• BRIEF
Please copy the listing word for word, starting with its first line and ending with the line containing "que gana esta", with that line included.

• Text extracted page by page
+--

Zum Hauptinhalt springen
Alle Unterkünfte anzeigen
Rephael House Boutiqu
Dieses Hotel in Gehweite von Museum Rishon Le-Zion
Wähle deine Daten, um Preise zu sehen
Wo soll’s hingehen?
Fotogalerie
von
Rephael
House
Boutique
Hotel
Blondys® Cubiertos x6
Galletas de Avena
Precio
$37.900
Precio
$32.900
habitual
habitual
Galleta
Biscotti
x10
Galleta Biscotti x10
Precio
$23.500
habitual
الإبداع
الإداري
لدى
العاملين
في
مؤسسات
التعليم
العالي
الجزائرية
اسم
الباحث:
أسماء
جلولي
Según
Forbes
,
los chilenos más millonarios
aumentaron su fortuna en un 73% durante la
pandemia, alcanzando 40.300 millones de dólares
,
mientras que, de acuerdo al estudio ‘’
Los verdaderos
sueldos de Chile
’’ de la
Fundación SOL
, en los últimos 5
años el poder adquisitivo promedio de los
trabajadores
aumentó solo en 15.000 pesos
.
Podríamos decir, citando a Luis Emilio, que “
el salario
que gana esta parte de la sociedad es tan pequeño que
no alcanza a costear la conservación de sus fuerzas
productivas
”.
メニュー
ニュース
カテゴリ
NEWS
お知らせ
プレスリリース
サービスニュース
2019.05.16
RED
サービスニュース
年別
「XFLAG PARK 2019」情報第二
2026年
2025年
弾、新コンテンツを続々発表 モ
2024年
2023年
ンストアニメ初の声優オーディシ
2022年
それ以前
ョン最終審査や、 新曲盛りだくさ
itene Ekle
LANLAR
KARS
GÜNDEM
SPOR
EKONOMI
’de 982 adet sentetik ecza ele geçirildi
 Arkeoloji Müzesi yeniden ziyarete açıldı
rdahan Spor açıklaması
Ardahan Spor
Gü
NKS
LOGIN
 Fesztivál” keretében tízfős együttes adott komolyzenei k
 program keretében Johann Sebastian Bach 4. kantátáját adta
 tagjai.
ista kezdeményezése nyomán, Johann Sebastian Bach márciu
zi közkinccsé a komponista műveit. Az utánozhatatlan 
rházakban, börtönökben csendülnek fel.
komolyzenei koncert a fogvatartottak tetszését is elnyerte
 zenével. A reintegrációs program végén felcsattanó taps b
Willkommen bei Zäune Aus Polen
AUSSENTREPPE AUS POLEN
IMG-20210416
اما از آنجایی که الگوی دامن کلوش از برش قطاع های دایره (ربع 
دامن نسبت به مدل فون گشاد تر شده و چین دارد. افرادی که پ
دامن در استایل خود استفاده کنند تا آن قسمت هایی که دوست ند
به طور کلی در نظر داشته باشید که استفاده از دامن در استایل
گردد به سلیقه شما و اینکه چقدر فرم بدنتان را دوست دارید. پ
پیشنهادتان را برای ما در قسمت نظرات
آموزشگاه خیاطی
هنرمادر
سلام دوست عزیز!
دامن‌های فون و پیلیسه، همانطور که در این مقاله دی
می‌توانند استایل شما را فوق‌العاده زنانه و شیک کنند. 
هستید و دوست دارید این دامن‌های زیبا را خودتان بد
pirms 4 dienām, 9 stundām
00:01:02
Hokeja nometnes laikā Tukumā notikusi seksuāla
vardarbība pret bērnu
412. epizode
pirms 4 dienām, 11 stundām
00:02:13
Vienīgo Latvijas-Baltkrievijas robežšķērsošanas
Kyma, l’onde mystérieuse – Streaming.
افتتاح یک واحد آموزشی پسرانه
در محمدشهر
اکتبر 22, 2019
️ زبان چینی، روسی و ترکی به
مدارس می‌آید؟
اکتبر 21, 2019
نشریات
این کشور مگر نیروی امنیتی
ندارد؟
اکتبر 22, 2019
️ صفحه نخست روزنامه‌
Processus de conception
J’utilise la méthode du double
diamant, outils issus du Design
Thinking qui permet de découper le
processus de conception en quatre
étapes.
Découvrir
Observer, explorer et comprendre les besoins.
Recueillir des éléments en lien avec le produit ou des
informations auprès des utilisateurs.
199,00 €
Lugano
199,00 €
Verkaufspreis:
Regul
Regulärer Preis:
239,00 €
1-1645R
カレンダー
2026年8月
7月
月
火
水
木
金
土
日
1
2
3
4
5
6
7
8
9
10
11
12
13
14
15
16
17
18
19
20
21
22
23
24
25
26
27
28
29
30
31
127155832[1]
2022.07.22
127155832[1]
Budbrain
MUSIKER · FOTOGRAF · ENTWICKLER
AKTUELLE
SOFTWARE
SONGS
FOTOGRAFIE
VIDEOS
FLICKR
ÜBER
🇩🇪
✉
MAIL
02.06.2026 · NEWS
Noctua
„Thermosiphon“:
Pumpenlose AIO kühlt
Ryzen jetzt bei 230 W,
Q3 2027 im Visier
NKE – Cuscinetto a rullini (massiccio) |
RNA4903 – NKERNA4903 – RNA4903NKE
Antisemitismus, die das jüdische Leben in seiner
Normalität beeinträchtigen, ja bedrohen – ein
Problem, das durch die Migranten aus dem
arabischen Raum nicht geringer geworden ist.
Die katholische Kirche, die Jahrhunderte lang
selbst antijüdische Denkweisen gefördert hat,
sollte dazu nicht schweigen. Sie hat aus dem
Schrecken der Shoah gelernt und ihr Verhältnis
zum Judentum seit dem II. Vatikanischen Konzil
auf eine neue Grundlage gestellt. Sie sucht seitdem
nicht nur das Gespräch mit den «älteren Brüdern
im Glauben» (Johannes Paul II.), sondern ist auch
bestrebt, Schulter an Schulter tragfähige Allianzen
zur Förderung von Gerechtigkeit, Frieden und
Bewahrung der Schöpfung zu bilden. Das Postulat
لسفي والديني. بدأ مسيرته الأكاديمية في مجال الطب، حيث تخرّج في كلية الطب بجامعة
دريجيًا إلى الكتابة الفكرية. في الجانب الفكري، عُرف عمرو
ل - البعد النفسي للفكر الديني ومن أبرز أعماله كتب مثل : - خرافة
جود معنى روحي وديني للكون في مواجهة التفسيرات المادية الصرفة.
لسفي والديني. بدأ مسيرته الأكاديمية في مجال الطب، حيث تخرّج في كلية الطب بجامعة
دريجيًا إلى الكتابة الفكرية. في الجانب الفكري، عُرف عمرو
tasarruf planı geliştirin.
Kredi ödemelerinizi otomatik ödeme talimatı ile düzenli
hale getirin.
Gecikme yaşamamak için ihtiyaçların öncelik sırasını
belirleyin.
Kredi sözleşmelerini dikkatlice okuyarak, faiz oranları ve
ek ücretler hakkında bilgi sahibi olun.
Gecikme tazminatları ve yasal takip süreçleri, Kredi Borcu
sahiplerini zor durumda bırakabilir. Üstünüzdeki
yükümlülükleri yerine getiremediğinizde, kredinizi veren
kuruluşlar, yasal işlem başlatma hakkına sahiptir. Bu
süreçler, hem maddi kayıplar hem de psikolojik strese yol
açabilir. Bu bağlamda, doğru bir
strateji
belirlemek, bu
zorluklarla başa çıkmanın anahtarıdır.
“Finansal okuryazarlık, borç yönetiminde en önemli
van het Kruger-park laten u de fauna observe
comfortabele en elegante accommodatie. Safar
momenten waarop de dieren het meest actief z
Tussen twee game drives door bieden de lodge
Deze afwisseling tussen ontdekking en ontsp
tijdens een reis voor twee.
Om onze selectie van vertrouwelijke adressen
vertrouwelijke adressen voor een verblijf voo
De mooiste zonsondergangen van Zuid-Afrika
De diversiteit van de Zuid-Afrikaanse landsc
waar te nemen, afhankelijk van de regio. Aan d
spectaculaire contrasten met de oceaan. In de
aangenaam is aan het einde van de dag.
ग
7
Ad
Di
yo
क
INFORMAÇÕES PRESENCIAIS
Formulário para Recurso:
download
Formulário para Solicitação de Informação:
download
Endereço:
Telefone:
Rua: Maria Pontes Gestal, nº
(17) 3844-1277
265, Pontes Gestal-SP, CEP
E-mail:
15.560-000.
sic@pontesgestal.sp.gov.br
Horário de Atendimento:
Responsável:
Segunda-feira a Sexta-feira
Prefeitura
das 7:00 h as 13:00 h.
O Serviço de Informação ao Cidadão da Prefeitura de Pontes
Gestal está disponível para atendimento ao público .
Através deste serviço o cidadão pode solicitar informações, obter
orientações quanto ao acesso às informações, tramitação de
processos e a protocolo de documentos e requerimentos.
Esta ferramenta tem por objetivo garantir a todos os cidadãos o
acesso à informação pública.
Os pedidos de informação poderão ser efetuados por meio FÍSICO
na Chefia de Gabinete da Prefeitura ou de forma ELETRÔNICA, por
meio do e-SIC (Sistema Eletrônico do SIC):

+--

• SOLUTION FOR THIS EXERCISE
Zum Hauptinhalt springen
Alle Unterkünfte anzeigen
Rephael House Boutiqu
Dieses Hotel in Gehweite von Museum Rishon Le-Zion
Wähle deine Daten, um Preise zu sehen
Wo soll’s hingehen?
Fotogalerie
von
Rephael
House
Boutique
Hotel
Blondys® Cubiertos x6
Galletas de Avena
Precio
$37.900
Precio
$32.900
habitual
habitual
Galleta
Biscotti
x10
Galleta Biscotti x10
Precio
$23.500
habitual
الإبداع
الإداري
لدى
العاملين
في
مؤسسات
التعليم
العالي
الجزائرية
اسم
الباحث:
أسماء
جلولي
Según
Forbes
,
los chilenos más millonarios
aumentaron su fortuna en un 73% durante la
pandemia, alcanzando 40.300 millones de dólares
,
mientras que, de acuerdo al estudio ‘’
Los verdaderos
sueldos de Chile
’’ de la
Fundación SOL
, en los últimos 5
años el poder adquisitivo promedio de los
trabajadores
aumentó solo en 15.000 pesos
.
Podríamos decir, citando a Luis Emilio, que “
el salario
que gana esta parte de la sociedad es tan pequeño que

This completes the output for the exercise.